[Dataset entries]

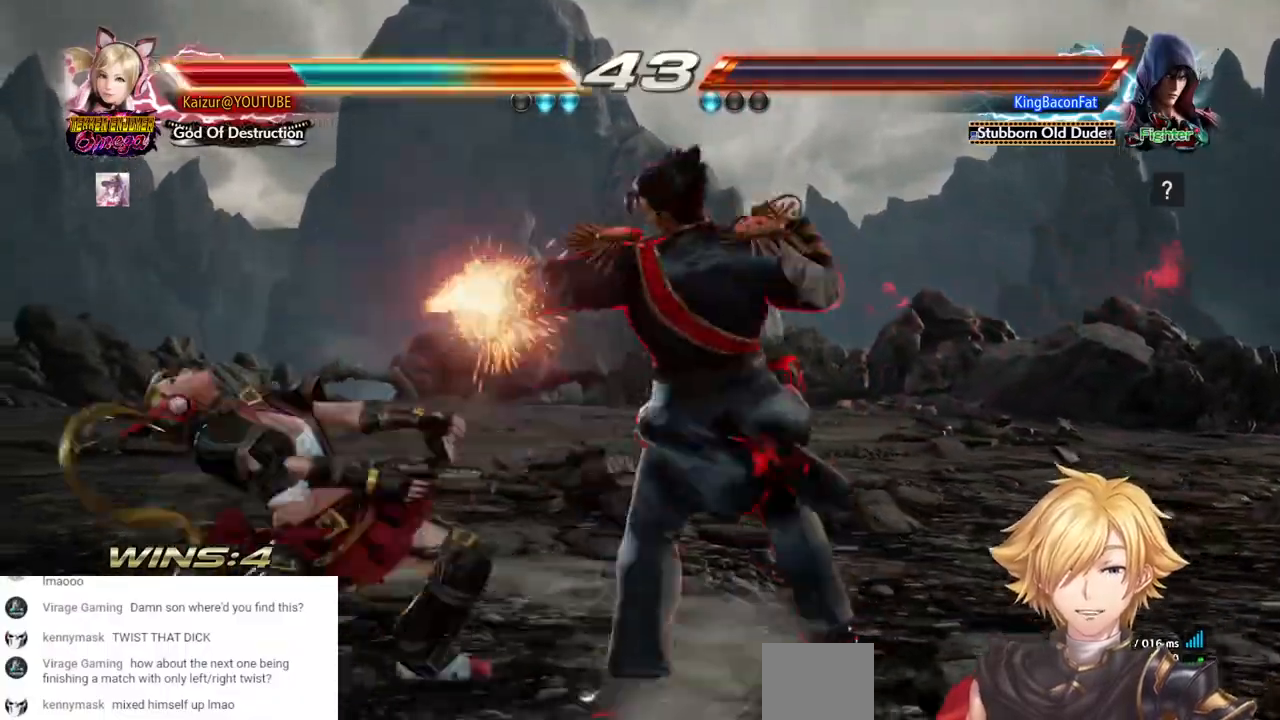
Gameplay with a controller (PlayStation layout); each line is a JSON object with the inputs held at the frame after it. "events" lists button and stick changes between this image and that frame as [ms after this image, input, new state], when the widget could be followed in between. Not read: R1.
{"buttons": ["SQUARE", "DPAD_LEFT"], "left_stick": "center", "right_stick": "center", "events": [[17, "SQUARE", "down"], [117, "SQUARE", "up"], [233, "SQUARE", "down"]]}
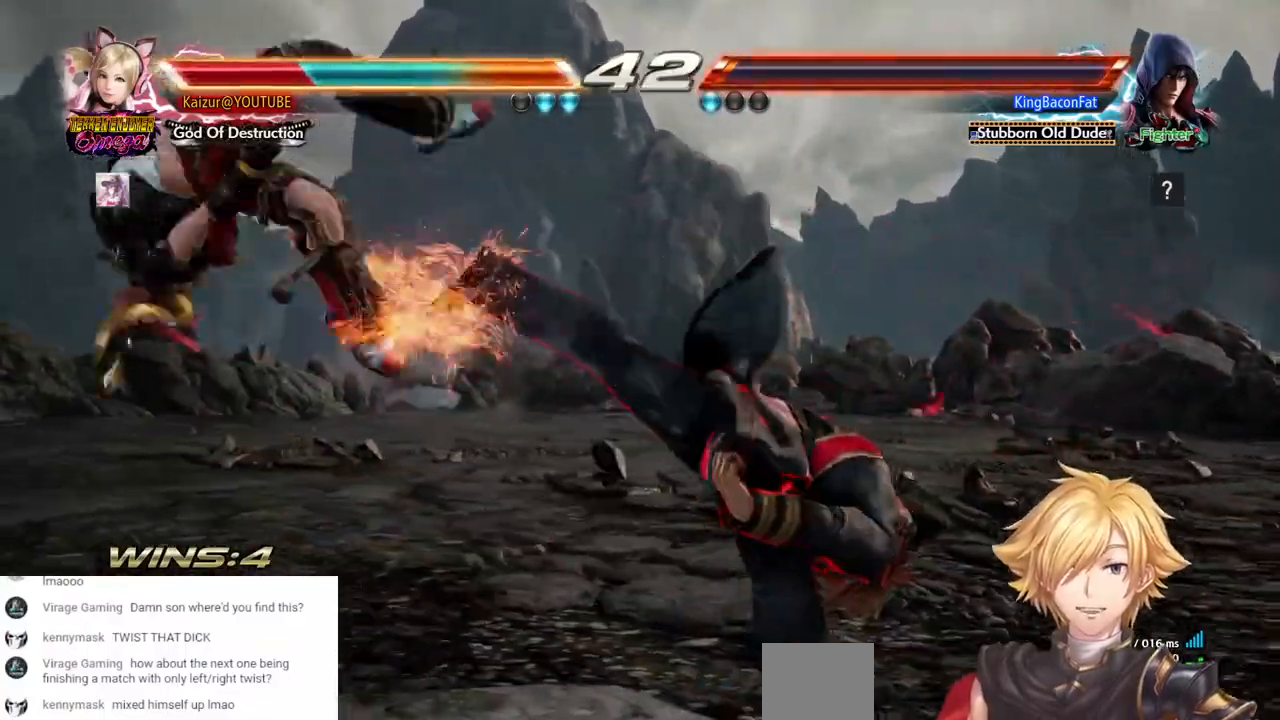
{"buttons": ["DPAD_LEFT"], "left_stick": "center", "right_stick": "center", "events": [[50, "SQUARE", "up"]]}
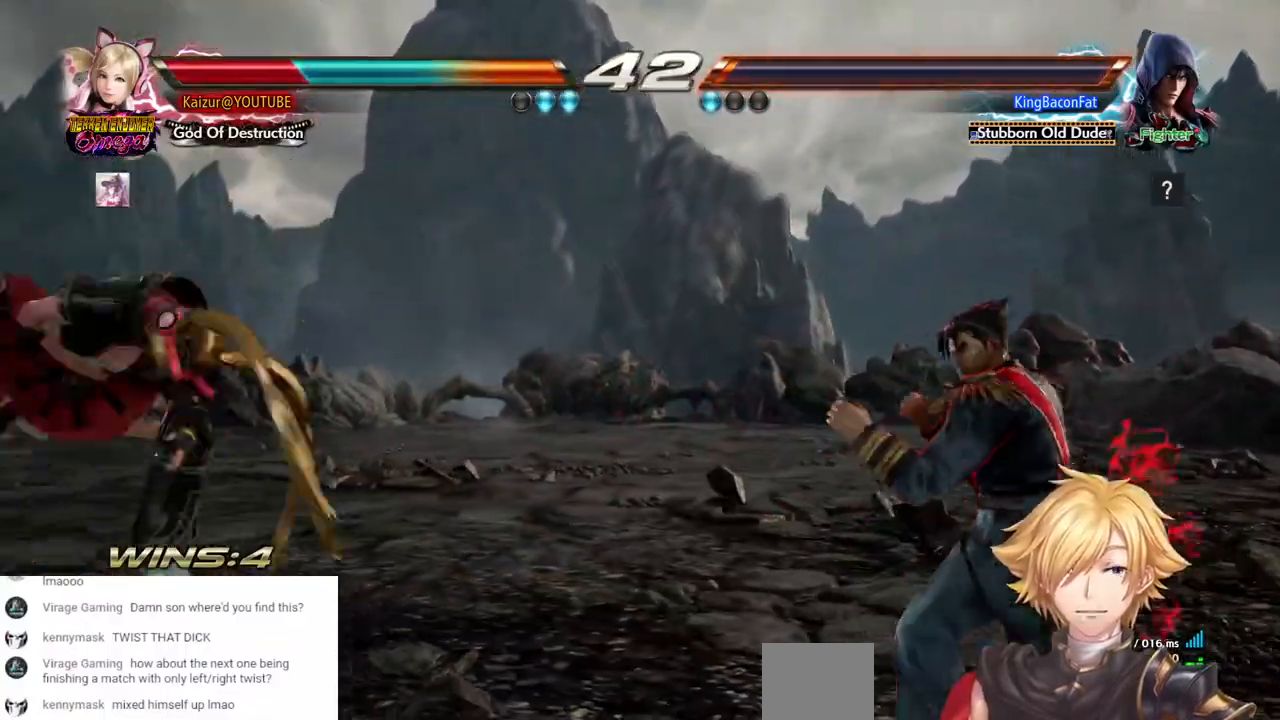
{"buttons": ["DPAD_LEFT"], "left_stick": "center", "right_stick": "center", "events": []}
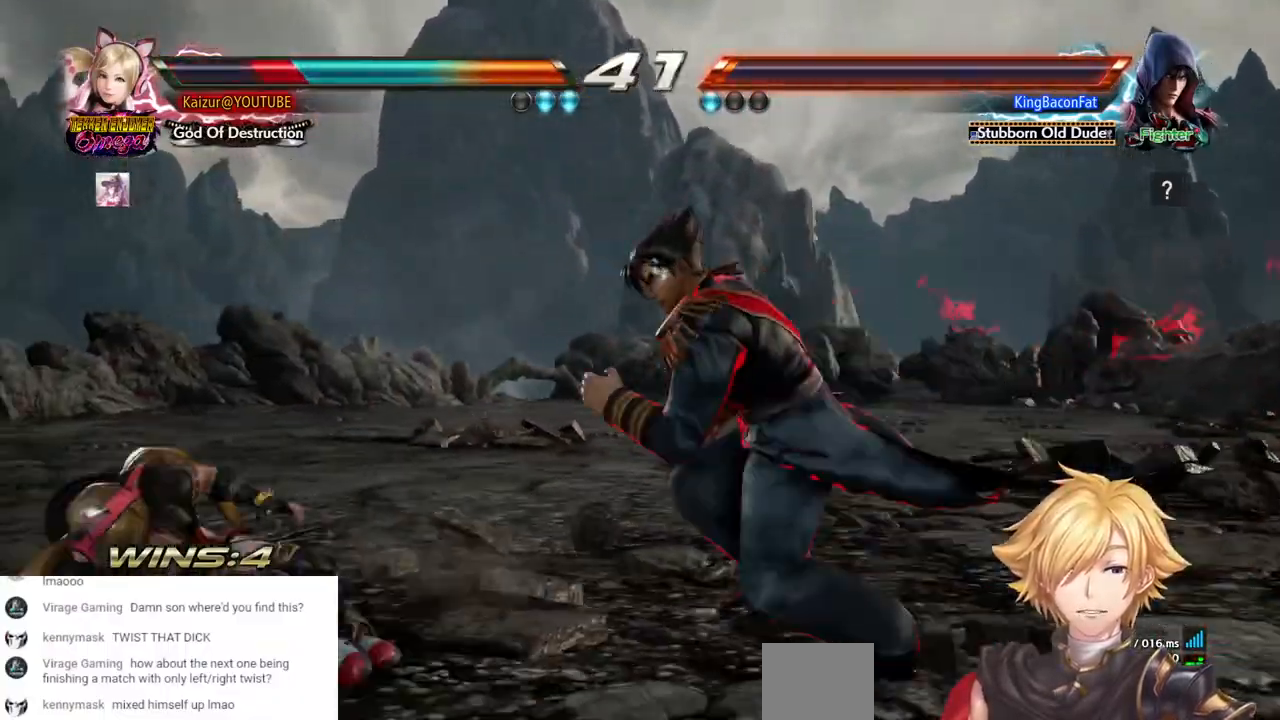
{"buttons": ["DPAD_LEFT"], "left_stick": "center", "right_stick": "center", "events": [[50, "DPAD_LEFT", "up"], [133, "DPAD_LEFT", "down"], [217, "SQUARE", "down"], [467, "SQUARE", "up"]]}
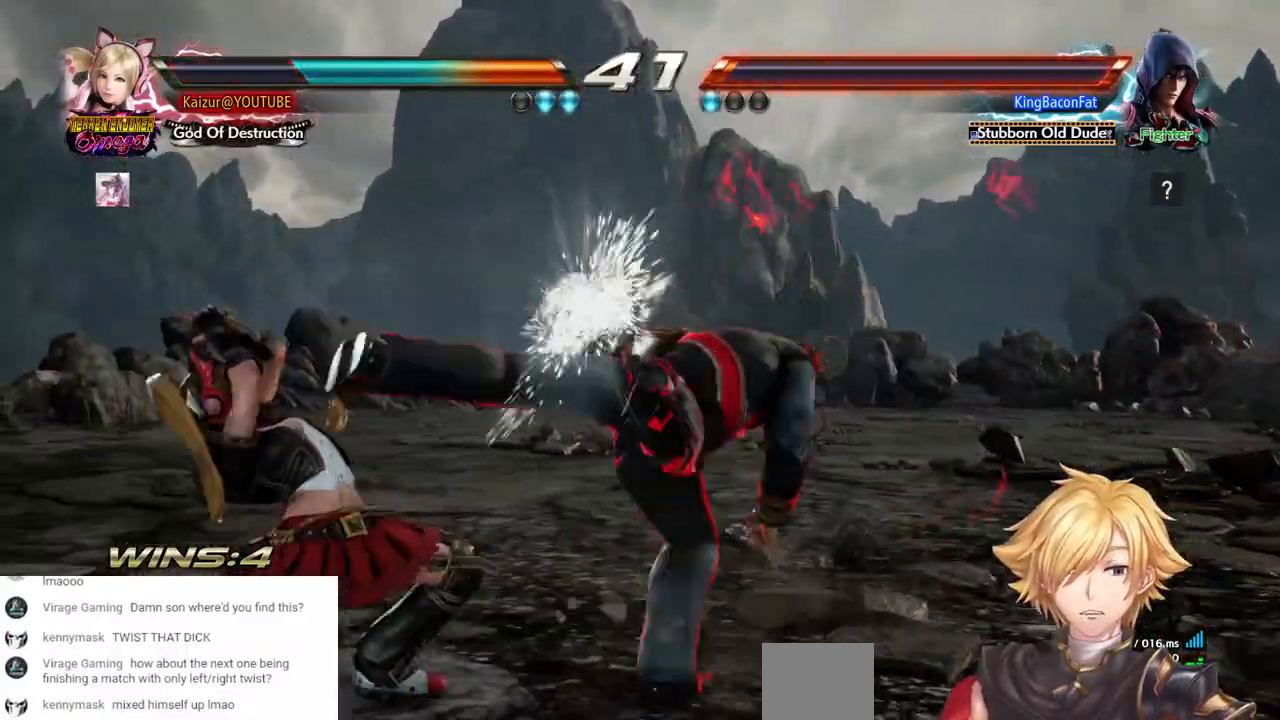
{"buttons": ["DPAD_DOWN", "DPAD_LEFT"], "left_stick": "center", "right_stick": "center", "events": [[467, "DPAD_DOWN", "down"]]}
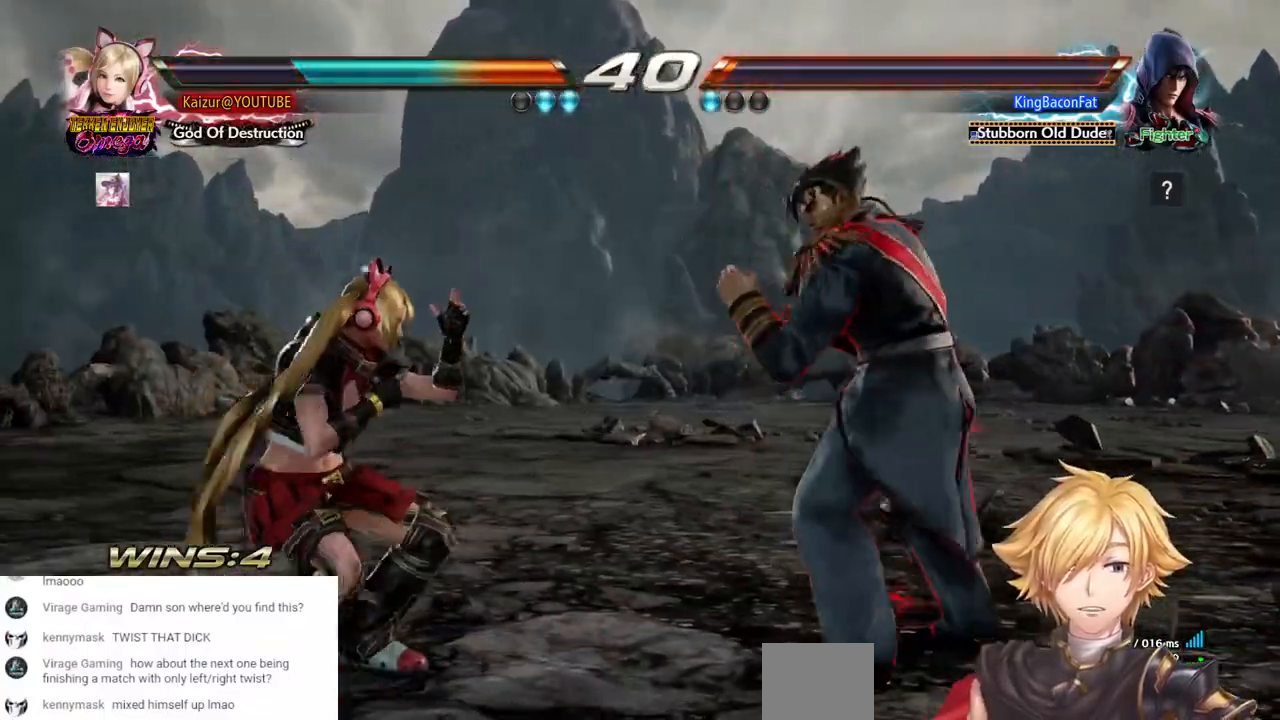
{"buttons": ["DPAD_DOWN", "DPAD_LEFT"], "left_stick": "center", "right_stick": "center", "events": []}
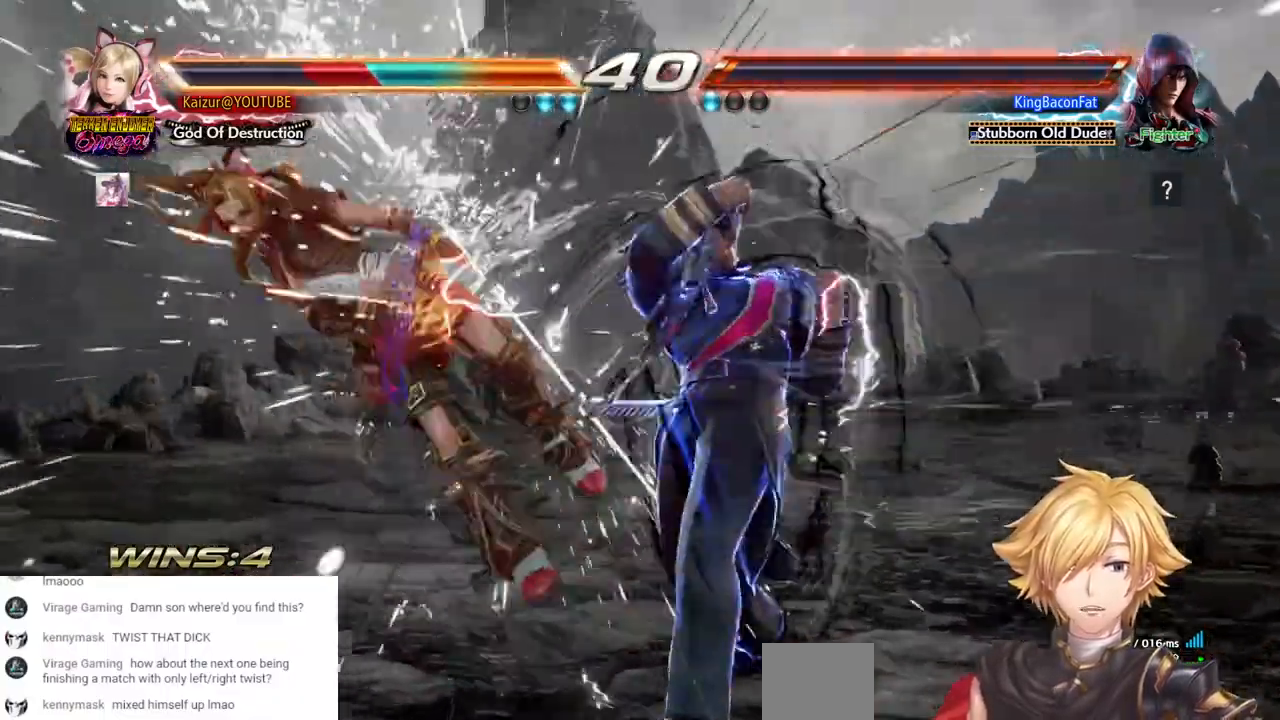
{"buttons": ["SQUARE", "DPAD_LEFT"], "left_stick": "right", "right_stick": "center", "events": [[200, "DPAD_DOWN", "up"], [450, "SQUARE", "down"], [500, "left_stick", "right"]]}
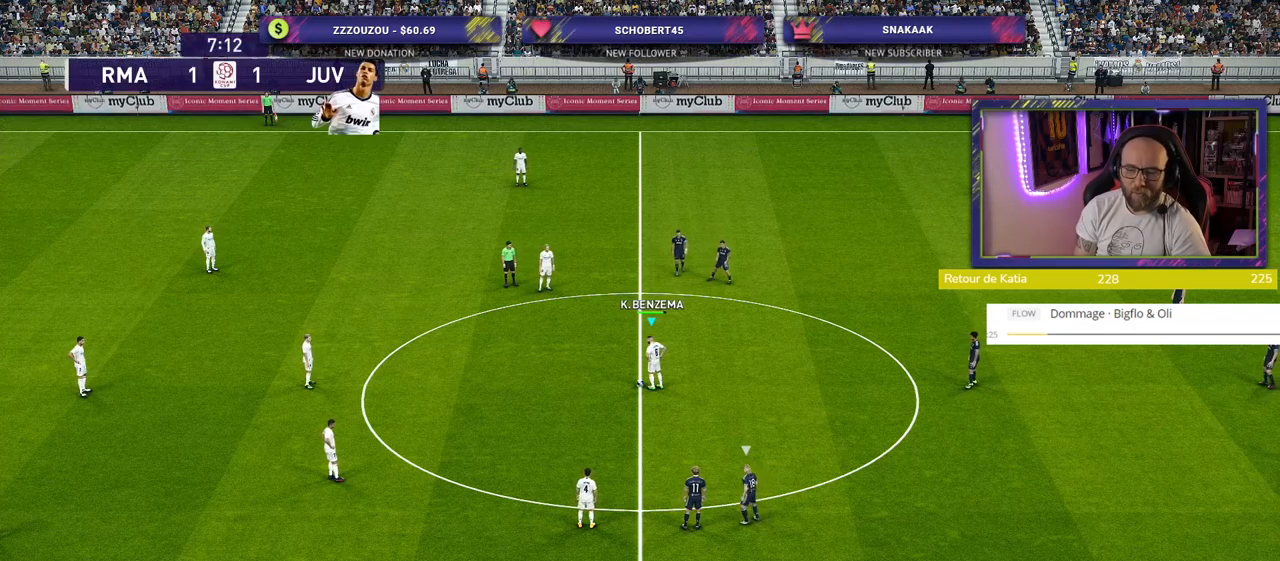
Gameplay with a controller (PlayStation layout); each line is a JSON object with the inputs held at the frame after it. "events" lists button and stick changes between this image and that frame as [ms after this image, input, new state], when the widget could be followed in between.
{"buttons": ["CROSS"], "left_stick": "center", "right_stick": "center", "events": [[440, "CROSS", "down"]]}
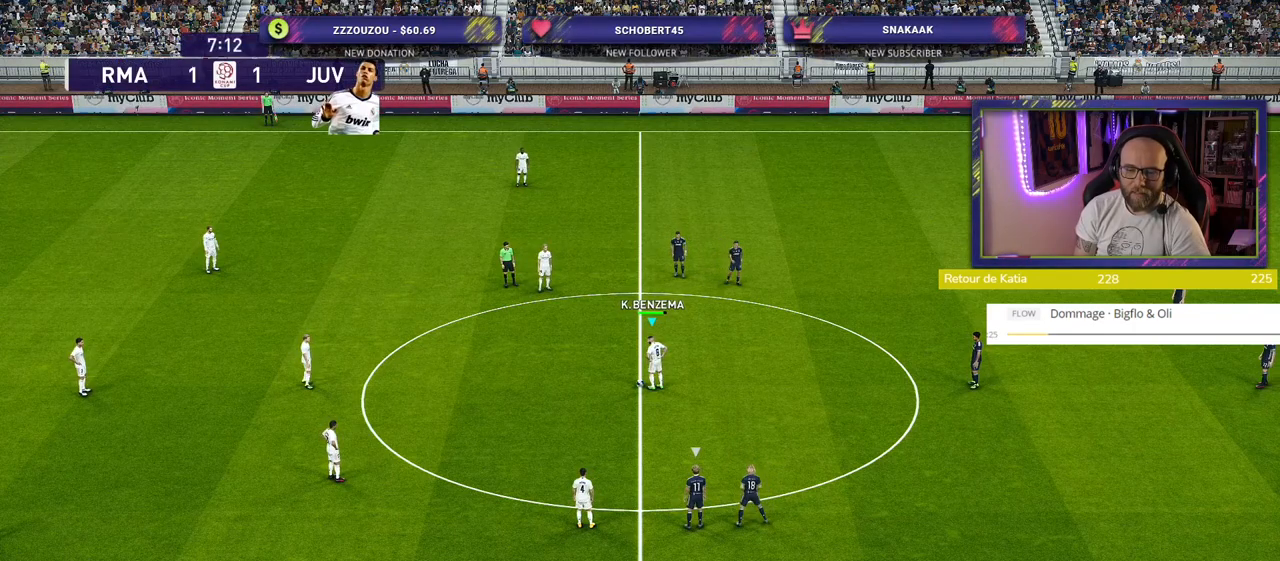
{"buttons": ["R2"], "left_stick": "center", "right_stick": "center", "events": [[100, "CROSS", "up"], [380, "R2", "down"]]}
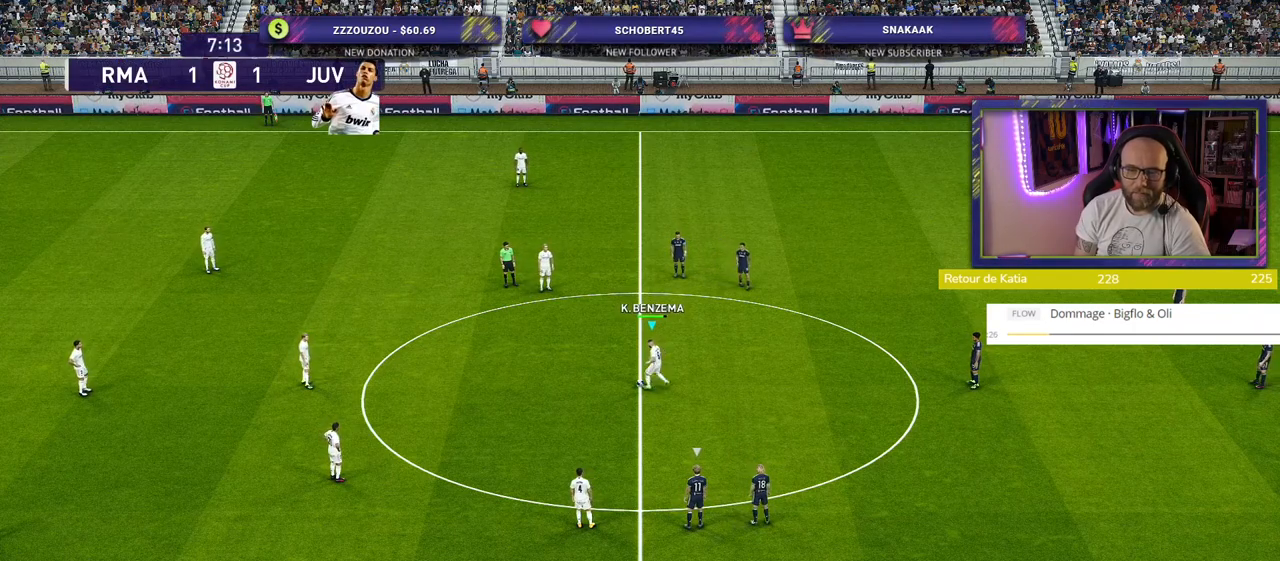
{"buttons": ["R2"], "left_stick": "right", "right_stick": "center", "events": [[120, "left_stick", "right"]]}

[Exercise]
Spot the lines above that mention "CROSS" and copy them.

[Answer box]
{"buttons": ["CROSS"], "left_stick": "center", "right_stick": "center", "events": [[440, "CROSS", "down"]]}
{"buttons": ["R2"], "left_stick": "center", "right_stick": "center", "events": [[100, "CROSS", "up"], [380, "R2", "down"]]}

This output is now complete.